Work to be completed → The whole listing below, with no pictures, is to be repeated as it stands.
== Stored data
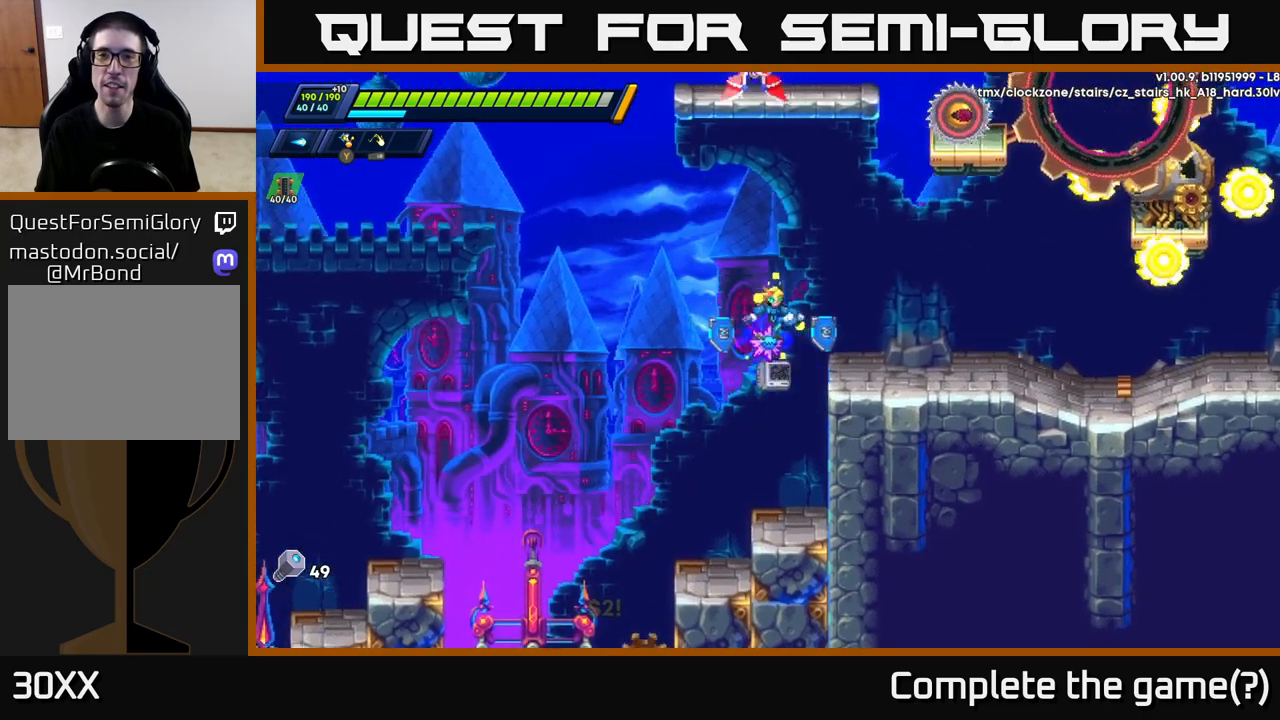
{"buttons": [], "left_stick": "center", "right_stick": "center", "events": [[83, "X", "up"], [167, "X", "down"], [233, "X", "up"], [233, "left_stick", "center"]]}
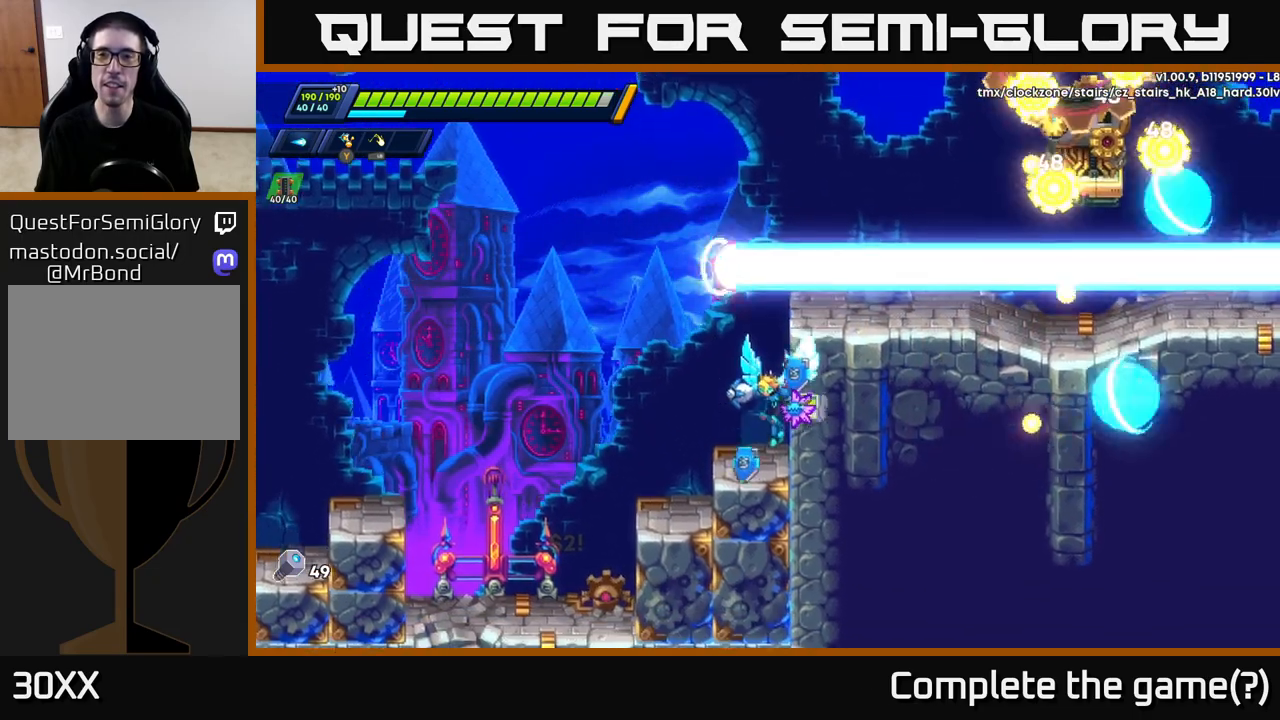
{"buttons": [], "left_stick": "center", "right_stick": "center", "events": [[17, "A", "down"], [200, "left_stick", "right"], [400, "A", "up"], [500, "left_stick", "center"]]}
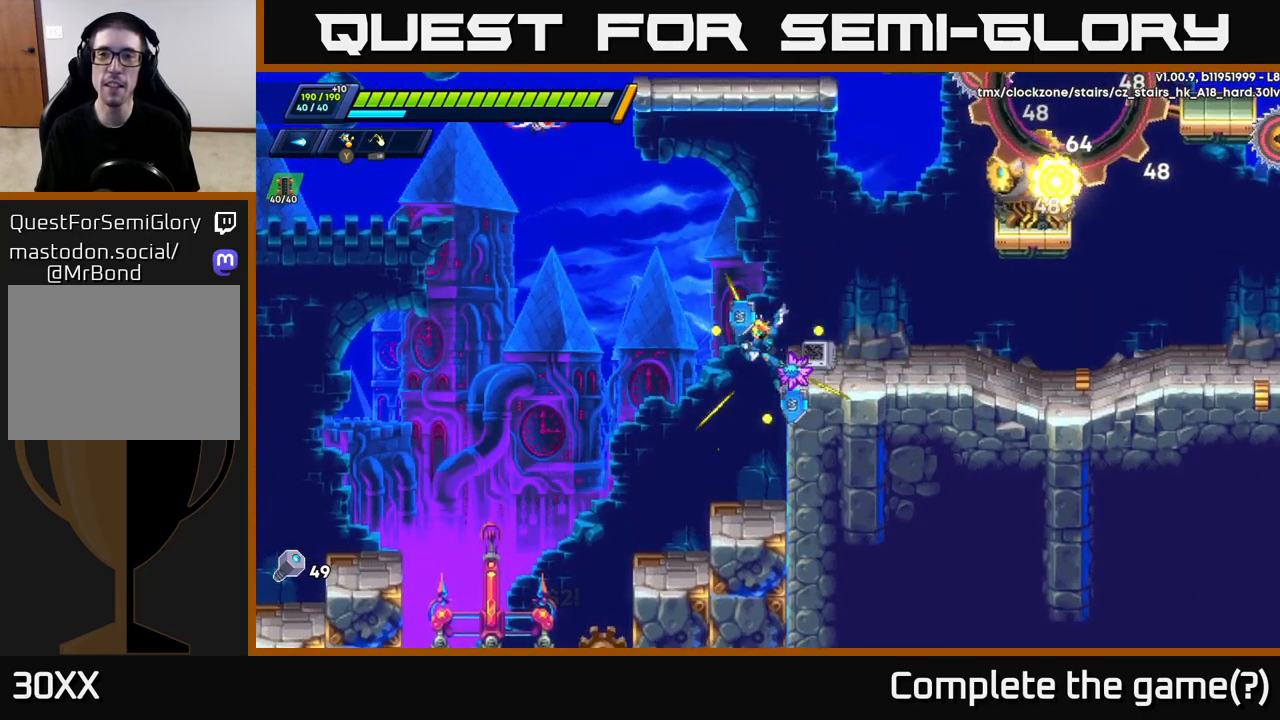
{"buttons": [], "left_stick": "up-right", "right_stick": "center", "events": [[133, "A", "down"], [333, "left_stick", "right"], [467, "A", "up"], [500, "left_stick", "up-right"]]}
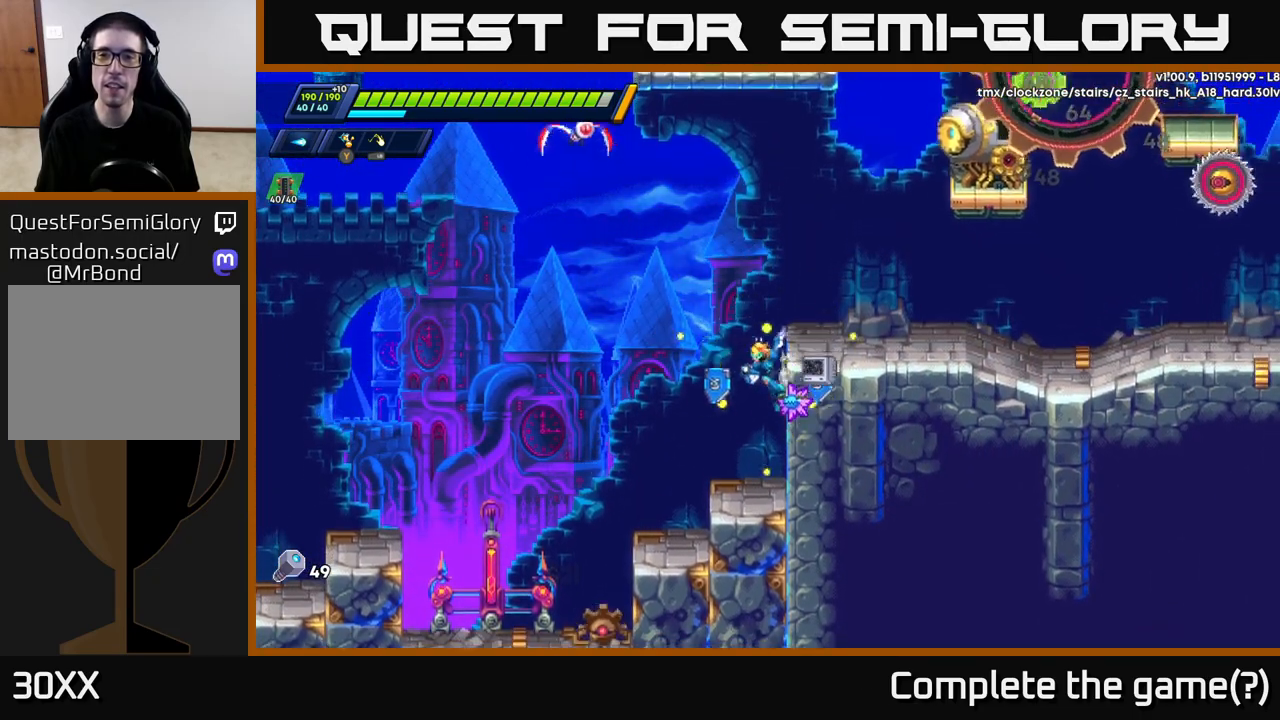
{"buttons": [], "left_stick": "up-right", "right_stick": "center", "events": [[50, "A", "down"], [500, "A", "up"]]}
====
Response to this task →
{"buttons": [], "left_stick": "center", "right_stick": "center", "events": [[83, "X", "up"], [167, "X", "down"], [233, "X", "up"], [233, "left_stick", "center"]]}
{"buttons": [], "left_stick": "center", "right_stick": "center", "events": [[17, "A", "down"], [200, "left_stick", "right"], [400, "A", "up"], [500, "left_stick", "center"]]}
{"buttons": [], "left_stick": "up-right", "right_stick": "center", "events": [[133, "A", "down"], [333, "left_stick", "right"], [467, "A", "up"], [500, "left_stick", "up-right"]]}
{"buttons": [], "left_stick": "up-right", "right_stick": "center", "events": [[50, "A", "down"], [500, "A", "up"]]}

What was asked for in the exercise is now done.